TEXTE FOURNI —
☆ ☆ ☆ ☆ ☆

La lourde peine qui leur a été infligée en première instance (1), avait suscité l’inquiétude de tous les acteurs soucieux d’apporter une réponse cohérente au VIH au Sénégal, et, bien entendu, l’indignation de quelques partenaires. Appel a été fait de ce jugement et un vice de forme a été relevé qui rendait donc l’acte nul. Beaucoup disent d’ailleurs que ces jeunes ont été dénoncés, mais jusqu’à aujourd’hui nous n’avons pas vu le ou les dénonciateurs. Grâce au travail du comité et à la perspicacité des avocats, ces jeunes qui devaient passer injustement huit années de leur existence en prison ont été libérés.

Par ailleurs, la souveraineté du Sénégal et l’indépendance de la justice sénégalaise ont été préservées. Car les pressions extérieures et les tentatives d’ingérence étaient très fortes. Mais le comité a su les contenir pour permettre aux juges de dire le droit. Toutefois, cette affaire a soulevé des questions liées au respect des droits humains et à la détention arbitraire. Il y a des raisons de s’inquiéter quand il reste possible au Sénégal, sur simple dénonciation, de se voir cueillir par la police, d’être jugé et condamné pour acte contre nature.

Dans le cadre de la réponse au VIH, ces arrestations perturbent, comme nous l’avons vécu, les intervenions en direction des groupes vulnérables. Elles installent la peur chez les membres de ces groupes qui finissent par déserter les services de prévention, de traitement, de soins et de soutien. A terme, cela risque d’annihiler tous les efforts du Sénégal dans la réponse au VIH et de compromettre les bons résultats obtenus. Il est vrai que nous faisons face à une problématique complexe. Mais je retiens de cette affaire que le plaidoyer pour l’amélioration de l’environnement légal et sociétal doit être continu et soutenu auprès du gouvernement et du parlement.

☆ ☆ ☆ ☆ ☆

DONNÉES ENREGISTRÉES —
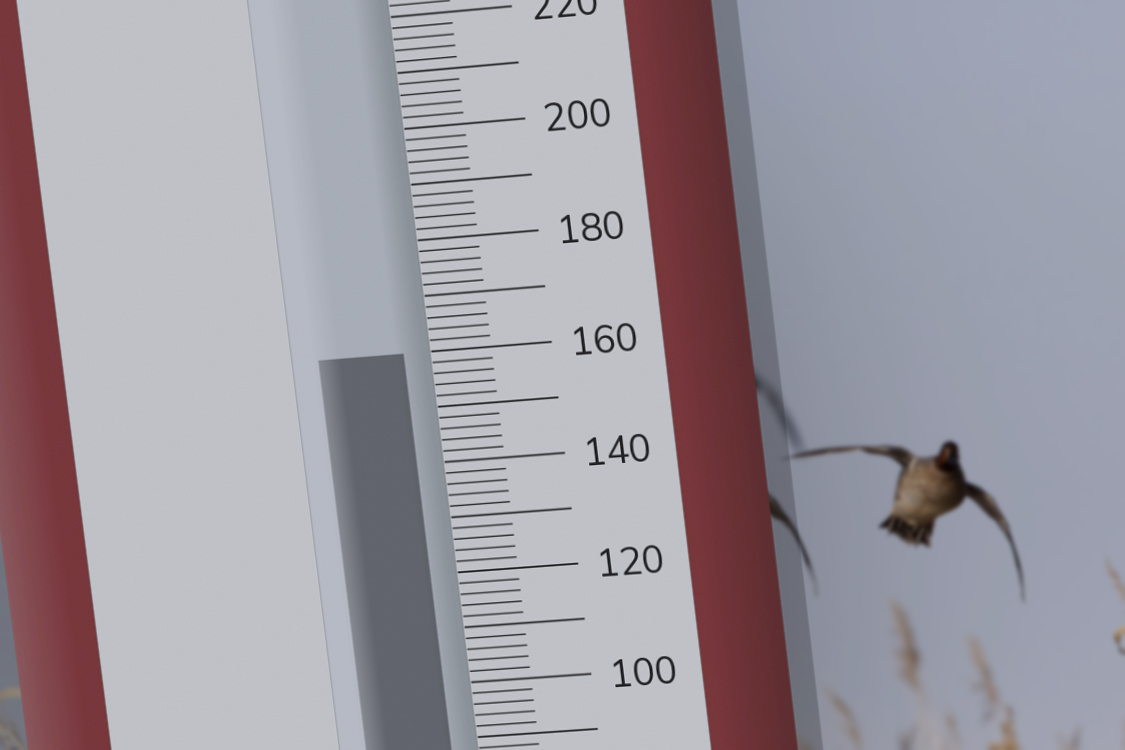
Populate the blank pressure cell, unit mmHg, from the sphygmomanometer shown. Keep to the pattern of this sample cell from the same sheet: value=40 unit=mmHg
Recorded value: value=160 unit=mmHg
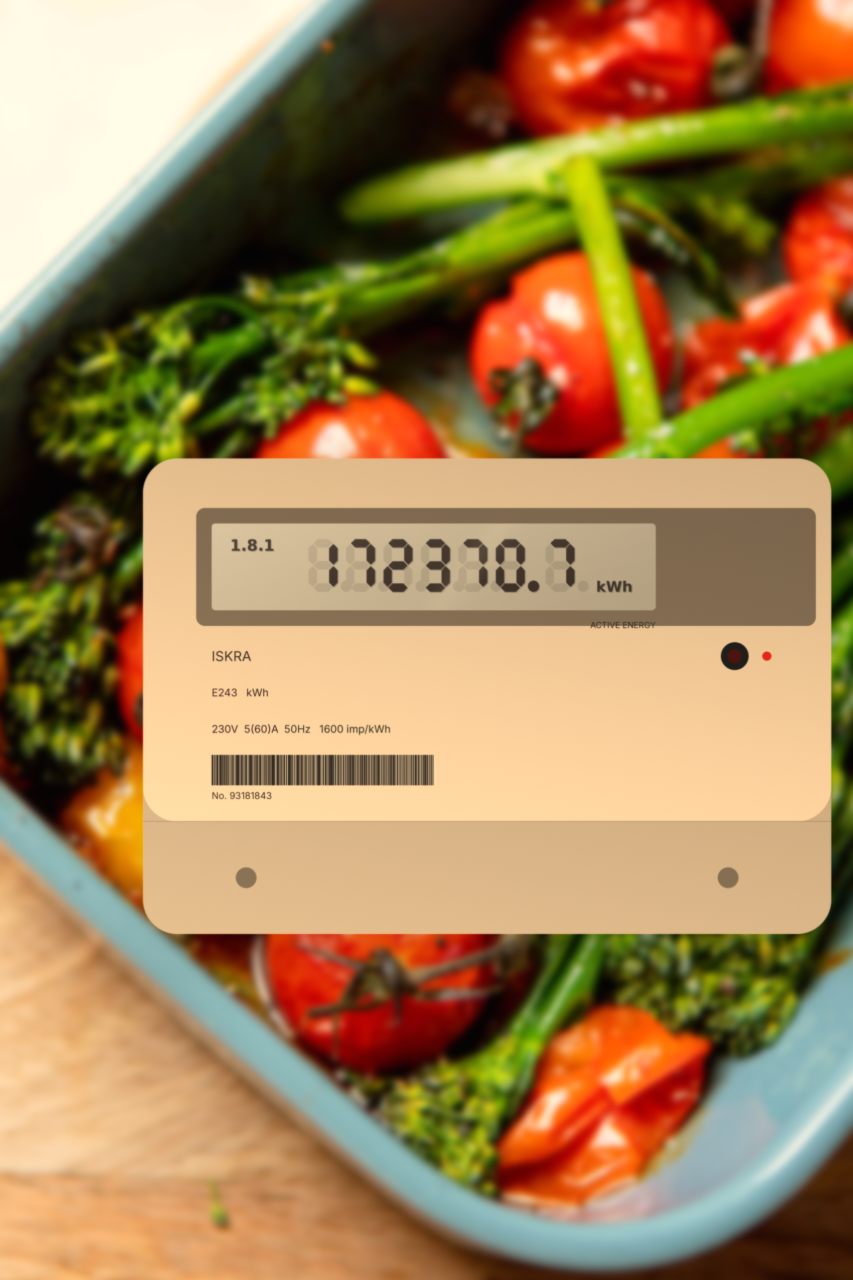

☆ ☆ ☆ ☆ ☆

CONSIGNE — Transcrivez fidèlement le passage du texte fourni, en commençant aux mots « Dans le cadre » et en vous arrêtant après les mots « et du parlement. ».

RÉPONSE RÉDIGÉE —
Dans le cadre de la réponse au VIH, ces arrestations perturbent, comme nous l’avons vécu, les intervenions en direction des groupes vulnérables. Elles installent la peur chez les membres de ces groupes qui finissent par déserter les services de prévention, de traitement, de soins et de soutien. A terme, cela risque d’annihiler tous les efforts du Sénégal dans la réponse au VIH et de compromettre les bons résultats obtenus. Il est vrai que nous faisons face à une problématique complexe. Mais je retiens de cette affaire que le plaidoyer pour l’amélioration de l’environnement légal et sociétal doit être continu et soutenu auprès du gouvernement et du parlement.